Luongo was still the worst Canuck tonight, but it was nice to see him get a spot of redemption in his hometown.
– How good was it to see Mason Raymond play that well tonight? His skating looks good, and the goal he scored was a stone-cold beauty (it came off of what was probably his best wrist shot in nearly sixteen months). Nonetheless, there is one part of his game that was off: his flip passes. On multiple occasions Mason Raymond tried to dump the puck into the Habs end with a basic "lob pass" only to see the puck end up in the stands. Now that he’s healthy, I think it’s time to get the guy a few sessions with Wes Unseld, just to help him improve on those moon-shot outlet passes. Also, while we’re here, let’s watch Raymond’s goal again:
– Finally I thought Keith Ballard had a pretty good game tonight, and was shocked to see that he only played 14 minutes.
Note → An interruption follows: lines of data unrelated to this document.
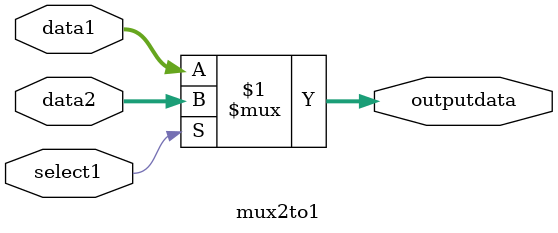
<source format=v>
module mux2to1 (
    input wire select1,     // Select signal
    input wire [31:0] data1,// 32-bit input data
	 input wire [31:0] data2,// 32-bit input data
    output wire [31:0] outputdata // 32-bit output
);

assign outputdata = (select1) ? data2 : data1;

endmodule
</source>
Keith Ballard is the opposite of what you want your defenseman to be. Rather than being "invisible" and making simple plays, he’s ALWAYS noticeable. It shows in the chance data, Keith Ballard is the "highest-event" player imaginable! He was on the ice for 9 total chances (both ways) in 13 and a half minutes at even-strength! For comparisons sake, Kevin Bieksa was on the ice for 7 total chances in nearly 24 minutes of even-strength ice-time. Ballard must give Vigneault nightmares!
Statistical Three Stars!
- Jannik Hansen (two even-strength chance helpers, positive adjusted chance differential).
- Mason Raymond (8-3 overall chance differential, 3 SOG, excellent on the penalty kill, +12.5 corsi).
- Kevin Bieksa (no chances against in three and a half minutes on the PK, solid low-event game).